90% of seats had just one candidate – from Mubarak’s ruling National ‘Democratic’ Party (NDP). Even so, there were widespread reports of ballot rigging. Democratic rights campaigners estimated that only 2% turned out to vote. However, in Mahalla eight NDP candidates withdrew on election day, clearing the way for candidates from other small parties, no doubt to defuse tension.
During the build-up to the 6th April strike, the MB leadership was concentrating on trying to get its candidates onto ballot papers. As in previous strikes, they gave at best luke-warm support and made no attempt to mobilise support for independent working class action. There are reports of criticism from some of its student members at this lack of support.

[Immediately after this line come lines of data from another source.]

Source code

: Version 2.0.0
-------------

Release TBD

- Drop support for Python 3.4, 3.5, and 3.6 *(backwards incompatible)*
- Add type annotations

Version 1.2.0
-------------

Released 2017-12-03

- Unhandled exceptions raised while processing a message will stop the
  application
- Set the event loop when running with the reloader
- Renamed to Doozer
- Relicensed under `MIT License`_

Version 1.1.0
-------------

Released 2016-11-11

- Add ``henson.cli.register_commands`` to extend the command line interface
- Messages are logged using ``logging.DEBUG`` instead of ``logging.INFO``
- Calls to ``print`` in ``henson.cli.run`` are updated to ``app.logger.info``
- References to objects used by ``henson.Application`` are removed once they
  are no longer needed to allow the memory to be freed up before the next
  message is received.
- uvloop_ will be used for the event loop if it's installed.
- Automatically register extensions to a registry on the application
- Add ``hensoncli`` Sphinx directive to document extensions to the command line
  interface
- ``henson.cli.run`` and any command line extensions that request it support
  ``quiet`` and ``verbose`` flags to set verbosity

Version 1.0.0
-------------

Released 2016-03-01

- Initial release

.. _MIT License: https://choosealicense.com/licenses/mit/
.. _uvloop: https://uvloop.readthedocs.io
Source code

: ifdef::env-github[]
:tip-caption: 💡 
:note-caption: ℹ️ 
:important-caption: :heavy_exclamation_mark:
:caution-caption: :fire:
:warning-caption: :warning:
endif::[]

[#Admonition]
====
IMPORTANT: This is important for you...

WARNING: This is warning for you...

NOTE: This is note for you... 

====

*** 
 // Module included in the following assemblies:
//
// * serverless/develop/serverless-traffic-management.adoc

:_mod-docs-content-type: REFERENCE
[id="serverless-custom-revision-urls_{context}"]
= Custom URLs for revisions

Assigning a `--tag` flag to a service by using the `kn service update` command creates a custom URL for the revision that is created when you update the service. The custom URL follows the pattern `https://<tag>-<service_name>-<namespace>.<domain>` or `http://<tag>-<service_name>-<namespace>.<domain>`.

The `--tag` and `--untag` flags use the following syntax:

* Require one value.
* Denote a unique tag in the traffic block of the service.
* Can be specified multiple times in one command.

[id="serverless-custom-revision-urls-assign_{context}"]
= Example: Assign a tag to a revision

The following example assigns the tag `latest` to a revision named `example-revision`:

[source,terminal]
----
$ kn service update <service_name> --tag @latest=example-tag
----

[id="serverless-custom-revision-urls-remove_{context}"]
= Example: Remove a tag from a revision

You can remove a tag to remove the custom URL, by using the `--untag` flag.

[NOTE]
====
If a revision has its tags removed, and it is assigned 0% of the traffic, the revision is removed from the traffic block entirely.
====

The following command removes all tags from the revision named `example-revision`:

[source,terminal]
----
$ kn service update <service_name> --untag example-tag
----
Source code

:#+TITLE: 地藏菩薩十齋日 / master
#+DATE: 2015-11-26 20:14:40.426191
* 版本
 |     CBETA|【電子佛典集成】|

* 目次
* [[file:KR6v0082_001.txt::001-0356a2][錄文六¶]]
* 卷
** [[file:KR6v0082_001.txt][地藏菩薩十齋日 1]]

Since the strike, there have been hundreds of arrests, including Kifaya leader George Ishaq, along with 50 other members of that group. Demonstrations have continued outside Mahalla police station demanding the release of those held.
Kifaya and others have again called for a general strike on May 4th, Mubarak’s 80th birthday. April 6th shows that to build a general strike takes more than text messages and Facebook postings, important though these are in spreading support, especially amongst youth. Meetings and rallies need to be organised in factories and offices, with measures to defend organisers from security forces. Committees of struggle should be formed – if necessary operating clandestinely – to prepare for a general strike and build up the support.

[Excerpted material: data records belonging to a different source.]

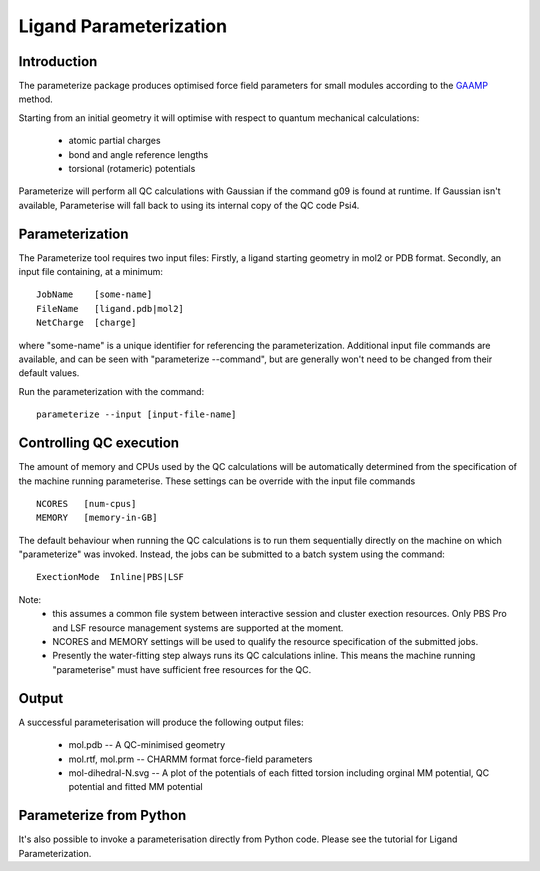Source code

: Ligand Parameterization
=======================


Introduction
------------

The parameterize package produces optimised force field parameters for small modules according to the `GAAMP <https://www.ncbi.nlm.nih.gov/pmc/articles/PMC3819940/>`__ method.

Starting from an initial geometry it will optimise with respect to quantum mechanical calculations:

 - atomic partial charges
 - bond and angle reference lengths
 - torsional (rotameric) potentials

Parameterize will perform all QC calculations with Gaussian if the command g09 is found at runtime. If Gaussian isn't available, Parameterise will fall back to using its internal copy of the QC code Psi4.

Parameterization
----------------

The Parameterize tool requires two input files: Firstly, a ligand starting geometry in mol2 or PDB format. Secondly, an input file containing, at a minimum:

.. parsed-literal::
    JobName    [some-name]
    FileName   [ligand.pdb|mol2]
    NetCharge  [charge]

where "some-name" is a unique identifier for referencing the parameterization.
Additional input file commands are available, and can be seen with "parameterize --command", but are generally won't need to be changed from their default values.

Run the parameterization with the command:

.. parsed-literal::
    parameterize --input [input-file-name]

Controlling QC execution
------------------------

The amount of memory and CPUs used by the QC calculations will be automatically determined from the specification of the machine running parameterise. These settings can be override with the input file commands

.. parsed-literal::
    NCORES   [num-cpus]
    MEMORY   [memory-in-GB]


The default behaviour when running the QC calculations is to run them sequentially directly on the machine on which "parameterize" was invoked. Instead, the jobs can be submitted to a batch system using the command:

.. parsed-literal::
    ExectionMode  Inline|PBS|LSF

Note: 
 *  this assumes a common file system between interactive session and cluster exection resources. Only PBS Pro and LSF resource management systems are supported at the moment. 
 * NCORES and MEMORY settings will be used to qualify the resource specification of the submitted jobs.
 * Presently the water-fitting step always runs its QC calculations inline. This means the machine running "parameterise" must have sufficient free resources for the QC.


Output
------

A successful parameterisation will produce the following output files:

 * mol.pdb -- A QC-minimised geometry
 * mol.rtf, mol.prm -- CHARMM format force-field parameters 
 * mol-dihedral-N.svg -- A plot of the potentials of each fitted torsion including orginal MM potential, QC potential and fitted MM potential

Parameterize from Python
------------------------

It's also possible to invoke a parameterisation directly from Python code. Please see the tutorial for Ligand Parameterization.
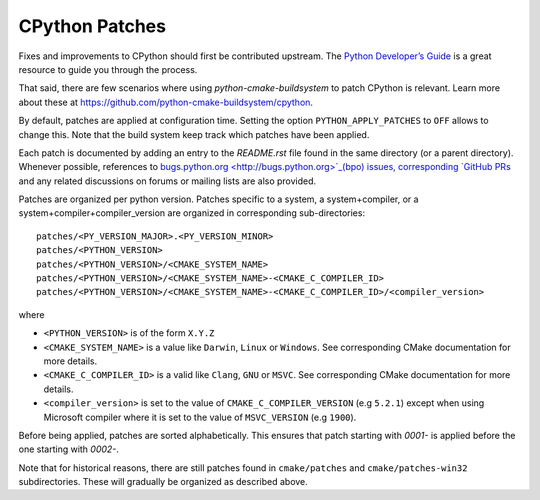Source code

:CPython Patches
===============

Fixes and improvements to CPython should first be contributed upstream. The
`Python Developer’s Guide <https://docs.python.org/devguide/>`_ is a great
resource to guide you through the process.

That said, there are few scenarios where using `python-cmake-buildsystem` to
patch CPython is relevant. Learn more about these at https://github.com/python-cmake-buildsystem/cpython.

By default, patches are applied at configuration time. Setting the option
``PYTHON_APPLY_PATCHES`` to ``OFF`` allows to change this. Note that the
build system keep track which patches have been applied.

Each patch is documented by adding an entry to the `README.rst` file
found in the same directory (or a parent directory). Whenever possible,
references to `bugs.python.org <http://bugs.python.org>`_(bpo) issues,
corresponding `GitHub PRs <https://github.com/python/cpython/pull/>`_ and
any related discussions on forums or mailing lists are also provided.

Patches are organized per python version. Patches specific to a system,
a system+compiler, or a system+compiler+compiler_version are organized in
corresponding sub-directories::

  patches/<PY_VERSION_MAJOR>.<PY_VERSION_MINOR>
  patches/<PYTHON_VERSION>
  patches/<PYTHON_VERSION>/<CMAKE_SYSTEM_NAME>
  patches/<PYTHON_VERSION>/<CMAKE_SYSTEM_NAME>-<CMAKE_C_COMPILER_ID>
  patches/<PYTHON_VERSION>/<CMAKE_SYSTEM_NAME>-<CMAKE_C_COMPILER_ID>/<compiler_version>

where

* ``<PYTHON_VERSION>`` is of the form ``X.Y.Z``

* ``<CMAKE_SYSTEM_NAME>`` is a value like ``Darwin``, ``Linux`` or ``Windows``. See
  corresponding CMake documentation for more details.

* ``<CMAKE_C_COMPILER_ID>`` is a valid like ``Clang``, ``GNU`` or ``MSVC``. See
  corresponding CMake documentation for more details.

* ``<compiler_version>`` is set to the value of ``CMAKE_C_COMPILER_VERSION`` (e.g ``5.2.1``)
  except when using Microsoft compiler where it is set to the value of ``MSVC_VERSION`` (e.g ``1900``).

Before being applied, patches are sorted alphabetically. This ensures that
patch starting with `0001-` is applied before the one starting with `0002-`.


Note that for historical reasons, there are still patches found in ``cmake/patches``
and ``cmake/patches-win32`` subdirectories. These will gradually be organized as
described above.
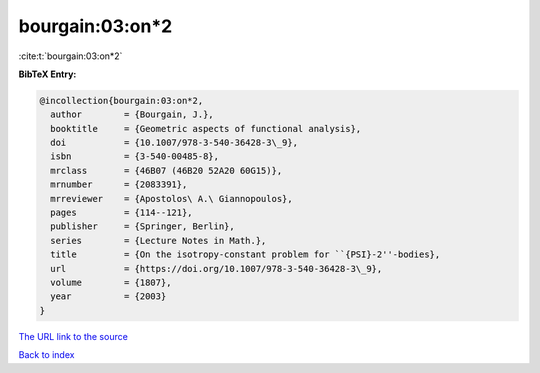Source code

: bourgain:03:on*2
================

:cite:t:`bourgain:03:on*2`

**BibTeX Entry:**

.. code-block:: bibtex

   @incollection{bourgain:03:on*2,
     author        = {Bourgain, J.},
     booktitle     = {Geometric aspects of functional analysis},
     doi           = {10.1007/978-3-540-36428-3\_9},
     isbn          = {3-540-00485-8},
     mrclass       = {46B07 (46B20 52A20 60G15)},
     mrnumber      = {2083391},
     mrreviewer    = {Apostolos\ A.\ Giannopoulos},
     pages         = {114--121},
     publisher     = {Springer, Berlin},
     series        = {Lecture Notes in Math.},
     title         = {On the isotropy-constant problem for ``{PSI}-2''-bodies},
     url           = {https://doi.org/10.1007/978-3-540-36428-3\_9},
     volume        = {1807},
     year          = {2003}
   }
`The URL link to the source <https://doi.org/10.1007/978-3-540-36428-3\_9>`_


`Back to index <../By-Cite-Keys.html>`_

These meetings should build support for a programme of demands: a living wage with increases linked to price rises, jobs, free healthcare and education for all. Linked to these should be demands for the right to organise independent trade unions accountable only to their members and the right to strike; the right to demonstrate and assemble freely, and organise political parties; for free elections to a democratic parliament that could carry out measures in the interests of the working class and poor.
A general strike that brings the country to a halt, even for one day, challenges the capitalists’ right to rule. It potentially poses the question of working class power and how it can emerge victorious in a struggle against the ruling class.
A socialist Egypt
Capitalism means growing poverty for Egyptian workers, millions of whom are literally on the breadline. Meanwhile the ruling class live a life of luxury, paid for from the mouths of workers and their families. The demands for decent living standards and democratic rights must be linked to a socialist programme of public ownership and democratic workers’ control of the big companies and banks, so that the economy can be planned by – and in the interests of – those who create Egypt’s wealth. A socialist Egypt would inspire workers across the Middle East, North Africa and beyond to take similar action.
The task ahead for workers and youth is to analyse the lessons of recent events, draw up a revolutionary programme for socialist change linked to today’s understanding of the mass of workers, build a party to campaign for this programme and win the support of the mighty Egyptian working class.